» Extracted records:
* * * *

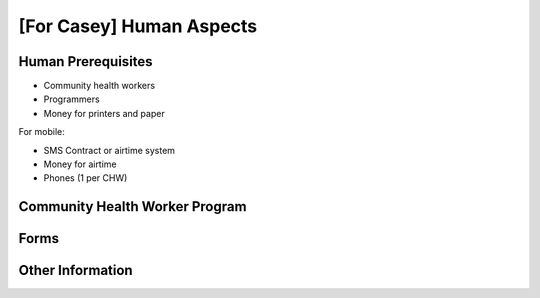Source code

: 
[For Casey] Human Aspects
==========================

.. _human__prereqs:

Human Prerequisites
-------------------

* Community health workers

* Programmers

* Money for printers and paper

For mobile:

* SMS Contract or airtime system

* Money for airtime

* Phones (1 per CHW)


Community Health Worker Program
-------------------------------


.. _human__forms:

Forms
-----

Other Information
-----------------
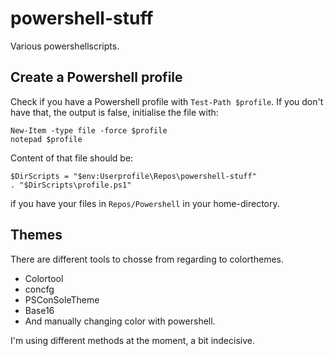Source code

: * powershell-stuff
  :PROPERTIES:
  :CUSTOM_ID: powershell-stuff
  :END:

Various powershellscripts.

** Create a Powershell profile
    :PROPERTIES:
    :CUSTOM_ID: create-a-powershell-profile
    :END:

Check if you have a Powershell profile with =Test-Path $profile=. If you
don't have that, the output is false, initialise the file with:
#+BEGIN_EXAMPLE
    New-Item -type file -force $profile
    notepad $profile
#+END_EXAMPLE

Content of that file should be:
#+BEGIN_EXAMPLE
    $DirScripts = "$env:Userprofile\Repos\powershell-stuff"
    . "$DirScripts\profile.ps1"
#+END_EXAMPLE
if you have your files in ~Repos/Powershell~ in your home-directory.
** Themes
There are different tools to chosse from regarding to colorthemes.
- Colortool
- concfg
- PSConSoleTheme
- Base16
- And manually changing color with powershell.

I'm using different methods at the moment, a bit indecisive.

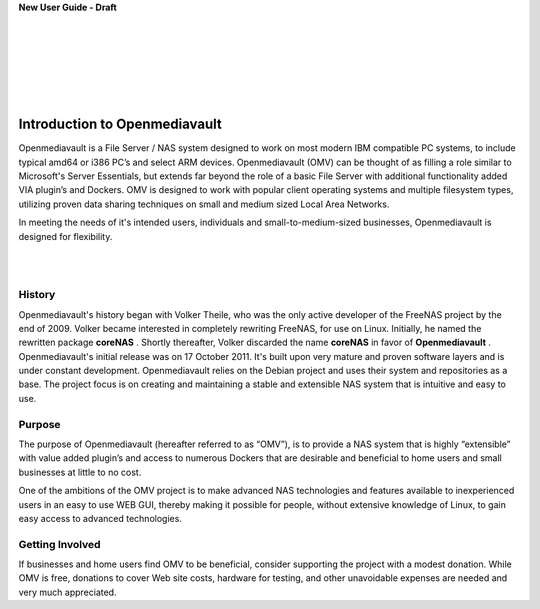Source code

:
**New User Guide - Draft**

|

.. image:: /new_user_guide/images/underconstruction.jpg
    :width: 200px
    :align: center
    :height: 200px
    :alt: Under Construction

|
.. image:: /new_user_guide/images/divider.png
    :width: 400px
    :align: center
    :height: 75px
    :alt:
|

.. image:: /new_user_guide/images/1_Title_page.jpg
    :width: 400px
    :align: center
    :height: 300px
    :alt: 
|
.. image:: /new_user_guide/images/divider.png
    :width: 400px
    :align: center
    :height: 75px
    :alt:
|
|

Introduction to Openmediavault
##############################

Openmediavault is a File Server / NAS system designed to work on most modern IBM compatible PC systems, to include typical amd64 or i386 PC’s and select ARM devices. Openmediavault (OMV) can be thought of as filling a role similar to Microsoft's Server Essentials, but extends far beyond the role of a basic File Server with additional functionality added VIA plugin’s and Dockers. OMV is designed to work with popular client operating systems and multiple filesystem types, utilizing proven data sharing techniques on small and medium sized Local Area Networks.

In meeting the needs of it's intended users, individuals and small-to-medium-sized businesses, Openmediavault is designed for flexibility.

.. image:: /new_user_guide/images/2_Intro.jpg
    :width: 433px
    :align: center
    :height: 289px
    :alt: 
|
.. image:: /new_user_guide/images/divider.png
    :width: 400px
    :align: center
    :height: 75px
    :alt:
|
History
^^^^^^^
Openmediavault's history began with Volker Theile, who was the only active developer of the FreeNAS project by the end of 2009.   Volker became interested in completely rewriting FreeNAS, for use on Linux.  Initially, he named the rewritten package **coreNAS** .  Shortly thereafter, Volker discarded the name **coreNAS** in favor of **Openmediavault** .  Openmediavault's initial release was on 17 October 2011.  It's built upon very mature and proven software layers and is under constant development. Openmediavault relies on the Debian project and uses their system and repositories as a base.  The project focus is on creating and maintaining a stable and extensible NAS system that is intuitive and easy to use.


Purpose
^^^^^^^
The purpose of Openmediavault  (hereafter referred to as “OMV”),  is to provide a NAS system that is highly “extensible” with value added plugin’s and access to numerous Dockers that are desirable and beneficial to home users and small businesses at little to no cost.

One of the ambitions of the OMV project is to make advanced NAS technologies and features available to inexperienced users in an easy to use WEB GUI, thereby making it possible for people, without extensive knowledge of Linux, to gain easy access to advanced technologies.

Getting Involved
^^^^^^^^^^^^^^^^
If businesses and home users find OMV to be beneficial, consider supporting the project with a modest donation.  While OMV is free, donations to cover Web site costs, hardware for testing, and other unavoidable expenses are needed and very much appreciated. 
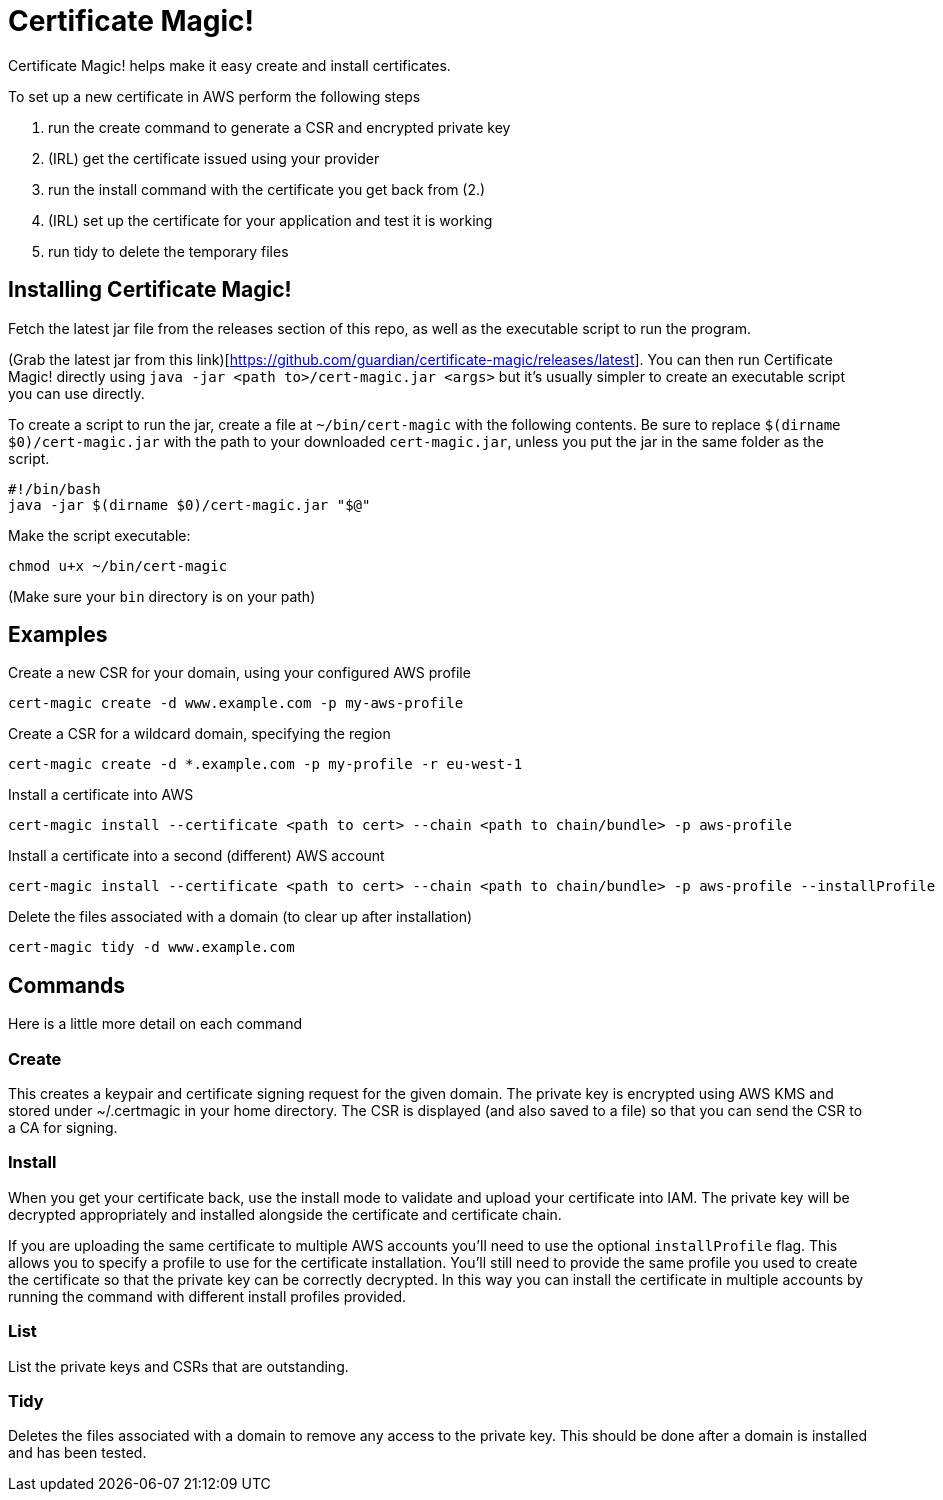 = Certificate Magic!

Certificate Magic! helps make it easy create and install certificates.

To set up a new certificate in AWS perform the following steps

1. run the create command to generate a CSR and encrypted private key
2. (IRL) get the certificate issued using your provider
3. run the install command with the certificate you get back from (2.)
4. (IRL) set up the certificate for your application and test it is working
5. run tidy to delete the temporary files

== Installing Certificate Magic!

Fetch the latest jar file from the releases section of this repo, as
well as the executable script to run the program.

(Grab the latest jar from this link)[https://github.com/guardian/certificate-magic/releases/latest].
You can then run Certificate Magic! directly using
`java -jar <path to>/cert-magic.jar <args>`
but it's usually simpler to create an executable script you can use
directly.

To create a script to run the jar, create a file at `~/bin/cert-magic`
with the following contents. Be sure to replace `$(dirname $0)/cert-magic.jar`
with the path to your downloaded `cert-magic.jar`,
unless you put the jar in the same folder as the script.

    #!/bin/bash
    java -jar $(dirname $0)/cert-magic.jar "$@"

Make the script executable:

    chmod u+x ~/bin/cert-magic

(Make sure your `bin` directory is on your path)

== Examples

Create a new CSR for your domain, using your configured AWS profile

    cert-magic create -d www.example.com -p my-aws-profile

Create a CSR for a wildcard domain, specifying the region

    cert-magic create -d *.example.com -p my-profile -r eu-west-1

Install a certificate into AWS

    cert-magic install --certificate <path to cert> --chain <path to chain/bundle> -p aws-profile

Install a certificate into a second (different) AWS account

    cert-magic install --certificate <path to cert> --chain <path to chain/bundle> -p aws-profile --installProfile different-aws-profile

Delete the files associated with a domain (to clear up after
installation)

    cert-magic tidy -d www.example.com

== Commands

Here is a little more detail on each command

=== Create

This creates a keypair and certificate signing request for the given
domain. The private key is encrypted using AWS KMS and stored under
~/.certmagic in your home directory. The CSR is displayed (and also
saved to a file) so that you can send the CSR to a CA for signing.

=== Install

When you get your certificate back, use the install mode to validate
and upload your certificate into IAM. The private key will be
decrypted appropriately and installed alongside the certificate and
certificate chain.

If you are uploading the same certificate to multiple AWS accounts
you'll need to use the optional `installProfile` flag. This allows you
to specify a profile to use for the certificate installation.  You'll
still need to provide the same profile you used to create the
certificate so that the private key can be correctly decrypted. In
this way you can install the certificate in multiple accounts by
running the command with different install profiles provided.

=== List

List the private keys and CSRs that are outstanding.

=== Tidy

Deletes the files associated with a domain to remove any access to the
private key. This should be done after a domain is installed and has
been tested.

* * * *

» Brief: Repeat each record as given. No picture belongs in the copy.

» Response area:
Source code

: 
[For Casey] Human Aspects
==========================

.. _human__prereqs:

Human Prerequisites
-------------------

* Community health workers

* Programmers

* Money for printers and paper

For mobile:

* SMS Contract or airtime system

* Money for airtime

* Phones (1 per CHW)


Community Health Worker Program
-------------------------------


.. _human__forms:

Forms
-----

Other Information
-----------------
Source code

: * powershell-stuff
  :PROPERTIES:
  :CUSTOM_ID: powershell-stuff
  :END:

Various powershellscripts.

** Create a Powershell profile
    :PROPERTIES:
    :CUSTOM_ID: create-a-powershell-profile
    :END:

Check if you have a Powershell profile with =Test-Path $profile=. If you
don't have that, the output is false, initialise the file with:
#+BEGIN_EXAMPLE
    New-Item -type file -force $profile
    notepad $profile
#+END_EXAMPLE

Content of that file should be:
#+BEGIN_EXAMPLE
    $DirScripts = "$env:Userprofile\Repos\powershell-stuff"
    . "$DirScripts\profile.ps1"
#+END_EXAMPLE
if you have your files in ~Repos/Powershell~ in your home-directory.
** Themes
There are different tools to chosse from regarding to colorthemes.
- Colortool
- concfg
- PSConSoleTheme
- Base16
- And manually changing color with powershell.

I'm using different methods at the moment, a bit indecisive.

Source code

:
**New User Guide - Draft**

|

.. image:: /new_user_guide/images/underconstruction.jpg
    :width: 200px
    :align: center
    :height: 200px
    :alt: Under Construction

|
.. image:: /new_user_guide/images/divider.png
    :width: 400px
    :align: center
    :height: 75px
    :alt:
|

.. image:: /new_user_guide/images/1_Title_page.jpg
    :width: 400px
    :align: center
    :height: 300px
    :alt: 
|
.. image:: /new_user_guide/images/divider.png
    :width: 400px
    :align: center
    :height: 75px
    :alt:
|
|

Introduction to Openmediavault
##############################

Openmediavault is a File Server / NAS system designed to work on most modern IBM compatible PC systems, to include typical amd64 or i386 PC’s and select ARM devices. Openmediavault (OMV) can be thought of as filling a role similar to Microsoft's Server Essentials, but extends far beyond the role of a basic File Server with additional functionality added VIA plugin’s and Dockers. OMV is designed to work with popular client operating systems and multiple filesystem types, utilizing proven data sharing techniques on small and medium sized Local Area Networks.

In meeting the needs of it's intended users, individuals and small-to-medium-sized businesses, Openmediavault is designed for flexibility.

.. image:: /new_user_guide/images/2_Intro.jpg
    :width: 433px
    :align: center
    :height: 289px
    :alt: 
|
.. image:: /new_user_guide/images/divider.png
    :width: 400px
    :align: center
    :height: 75px
    :alt:
|
History
^^^^^^^
Openmediavault's history began with Volker Theile, who was the only active developer of the FreeNAS project by the end of 2009.   Volker became interested in completely rewriting FreeNAS, for use on Linux.  Initially, he named the rewritten package **coreNAS** .  Shortly thereafter, Volker discarded the name **coreNAS** in favor of **Openmediavault** .  Openmediavault's initial release was on 17 October 2011.  It's built upon very mature and proven software layers and is under constant development. Openmediavault relies on the Debian project and uses their system and repositories as a base.  The project focus is on creating and maintaining a stable and extensible NAS system that is intuitive and easy to use.


Purpose
^^^^^^^
The purpose of Openmediavault  (hereafter referred to as “OMV”),  is to provide a NAS system that is highly “extensible” with value added plugin’s and access to numerous Dockers that are desirable and beneficial to home users and small businesses at little to no cost.

One of the ambitions of the OMV project is to make advanced NAS technologies and features available to inexperienced users in an easy to use WEB GUI, thereby making it possible for people, without extensive knowledge of Linux, to gain easy access to advanced technologies.

Getting Involved
^^^^^^^^^^^^^^^^
If businesses and home users find OMV to be beneficial, consider supporting the project with a modest donation.  While OMV is free, donations to cover Web site costs, hardware for testing, and other unavoidable expenses are needed and very much appreciated. 
 = Certificate Magic!

Certificate Magic! helps make it easy create and install certificates.

To set up a new certificate in AWS perform the following steps

1. run the create command to generate a CSR and encrypted private key
2. (IRL) get the certificate issued using your provider
3. run the install command with the certificate you get back from (2.)
4. (IRL) set up the certificate for your application and test it is working
5. run tidy to delete the temporary files

== Installing Certificate Magic!

Fetch the latest jar file from the releases section of this repo, as
well as the executable script to run the program.

(Grab the latest jar from this link)[https://github.com/guardian/certificate-magic/releases/latest].
You can then run Certificate Magic! directly using
`java -jar <path to>/cert-magic.jar <args>`
but it's usually simpler to create an executable script you can use
directly.

To create a script to run the jar, create a file at `~/bin/cert-magic`
with the following contents. Be sure to replace `$(dirname $0)/cert-magic.jar`
with the path to your downloaded `cert-magic.jar`,
unless you put the jar in the same folder as the script.

    #!/bin/bash
    java -jar $(dirname $0)/cert-magic.jar "$@"

Make the script executable:

    chmod u+x ~/bin/cert-magic

(Make sure your `bin` directory is on your path)

== Examples

Create a new CSR for your domain, using your configured AWS profile

    cert-magic create -d www.example.com -p my-aws-profile

Create a CSR for a wildcard domain, specifying the region

    cert-magic create -d *.example.com -p my-profile -r eu-west-1

Install a certificate into AWS

    cert-magic install --certificate <path to cert> --chain <path to chain/bundle> -p aws-profile

Install a certificate into a second (different) AWS account

    cert-magic install --certificate <path to cert> --chain <path to chain/bundle> -p aws-profile --installProfile different-aws-profile

Delete the files associated with a domain (to clear up after
installation)

    cert-magic tidy -d www.example.com

== Commands

Here is a little more detail on each command

=== Create

This creates a keypair and certificate signing request for the given
domain. The private key is encrypted using AWS KMS and stored under
~/.certmagic in your home directory. The CSR is displayed (and also
saved to a file) so that you can send the CSR to a CA for signing.

=== Install

When you get your certificate back, use the install mode to validate
and upload your certificate into IAM. The private key will be
decrypted appropriately and installed alongside the certificate and
certificate chain.

If you are uploading the same certificate to multiple AWS accounts
you'll need to use the optional `installProfile` flag. This allows you
to specify a profile to use for the certificate installation.  You'll
still need to provide the same profile you used to create the
certificate so that the private key can be correctly decrypted. In
this way you can install the certificate in multiple accounts by
running the command with different install profiles provided.

=== List

List the private keys and CSRs that are outstanding.

=== Tidy

Deletes the files associated with a domain to remove any access to the
private key. This should be done after a domain is installed and has
been tested.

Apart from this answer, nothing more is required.